Clipper I vs II – A Tale of Two Shutters

Clipper is, in my opinion, one of the best 6×18 pinhole cameras in the world, especially considering the low cost. Users have taken some amazing photos with Clipper.

Clipper has an extremely wide 135 degree field of view, with virtually no light fall off at the ends. In fact, the field of view is so wide that my finger shows up at the edge of my shots. This photo shows the finger shadow in the corner.

Cable Release?

Clipper I’s shutter was remarkably simple and easy to make, but I felt it could be better still. Was a cable release really necessary? It’s another thing to lose or not have when needed. As well, many pinhole exposures, unless taken in broad daylight with fast film, need more than a few seconds exposure.[clear]

New Design

Clipper II is a redesign of Clipper I using the simple Flyer flip shutter. Everything else about Clipper I remained the same, save a few printability tweaks.

Making a product simpler is harder than making it more complicated. I thought Clipper I’s shutter turned out remarkably well at the time.
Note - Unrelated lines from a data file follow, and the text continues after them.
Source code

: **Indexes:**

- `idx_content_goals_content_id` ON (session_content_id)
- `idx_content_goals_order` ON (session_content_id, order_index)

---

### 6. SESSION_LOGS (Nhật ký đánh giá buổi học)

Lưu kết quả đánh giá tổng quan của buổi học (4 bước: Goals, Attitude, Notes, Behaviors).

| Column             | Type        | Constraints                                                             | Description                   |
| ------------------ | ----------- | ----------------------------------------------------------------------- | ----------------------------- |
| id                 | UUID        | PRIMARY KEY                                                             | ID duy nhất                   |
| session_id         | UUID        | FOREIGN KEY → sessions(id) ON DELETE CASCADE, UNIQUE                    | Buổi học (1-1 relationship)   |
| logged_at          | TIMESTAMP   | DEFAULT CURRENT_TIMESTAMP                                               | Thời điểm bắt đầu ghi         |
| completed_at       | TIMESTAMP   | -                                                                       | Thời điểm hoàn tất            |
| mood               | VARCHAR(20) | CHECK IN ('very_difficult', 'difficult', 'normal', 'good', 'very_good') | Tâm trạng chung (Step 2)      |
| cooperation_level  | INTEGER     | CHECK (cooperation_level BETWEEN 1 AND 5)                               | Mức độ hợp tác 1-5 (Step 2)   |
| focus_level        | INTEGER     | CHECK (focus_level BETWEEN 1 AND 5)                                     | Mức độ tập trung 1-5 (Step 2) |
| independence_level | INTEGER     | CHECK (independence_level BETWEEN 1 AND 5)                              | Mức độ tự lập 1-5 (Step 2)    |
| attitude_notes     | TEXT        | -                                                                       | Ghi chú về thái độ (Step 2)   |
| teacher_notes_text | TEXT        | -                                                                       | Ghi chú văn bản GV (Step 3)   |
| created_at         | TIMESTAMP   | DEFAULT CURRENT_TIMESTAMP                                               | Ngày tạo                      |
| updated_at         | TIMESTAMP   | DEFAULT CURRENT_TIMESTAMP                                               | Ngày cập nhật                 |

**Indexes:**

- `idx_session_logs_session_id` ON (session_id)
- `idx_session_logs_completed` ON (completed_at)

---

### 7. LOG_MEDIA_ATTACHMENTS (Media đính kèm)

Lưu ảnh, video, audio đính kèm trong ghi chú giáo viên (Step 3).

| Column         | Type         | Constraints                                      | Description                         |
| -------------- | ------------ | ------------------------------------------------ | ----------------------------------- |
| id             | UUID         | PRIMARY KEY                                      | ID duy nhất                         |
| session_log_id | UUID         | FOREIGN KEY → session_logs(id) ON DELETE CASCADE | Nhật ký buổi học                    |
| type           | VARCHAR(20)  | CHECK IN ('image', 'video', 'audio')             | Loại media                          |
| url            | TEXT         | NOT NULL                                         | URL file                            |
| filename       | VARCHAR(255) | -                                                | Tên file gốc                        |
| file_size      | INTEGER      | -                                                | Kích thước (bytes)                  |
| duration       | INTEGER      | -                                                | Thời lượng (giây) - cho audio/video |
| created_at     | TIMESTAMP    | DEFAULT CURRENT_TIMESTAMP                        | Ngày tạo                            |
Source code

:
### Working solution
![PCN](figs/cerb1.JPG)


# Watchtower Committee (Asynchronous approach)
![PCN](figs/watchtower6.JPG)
Yet, using Flyer’s flip shutter has made Clipper II even better.


To clarify the choice, if you use a tripod or brace your Clipper on a stable surface, Clipper II is better. Clipper I is better only if your exposures are typically less than 10 seconds and you tend to set your Clipper down on a rock or other uneven surface without a tripod.

I use a tripod or tabletop Manfrotto and find Clipper II preferable in nearly all situations except exposures of less than 1 second. I can do 1/4 and 1/2 seconds reasonably well with a cable release, but not with the flip shutter.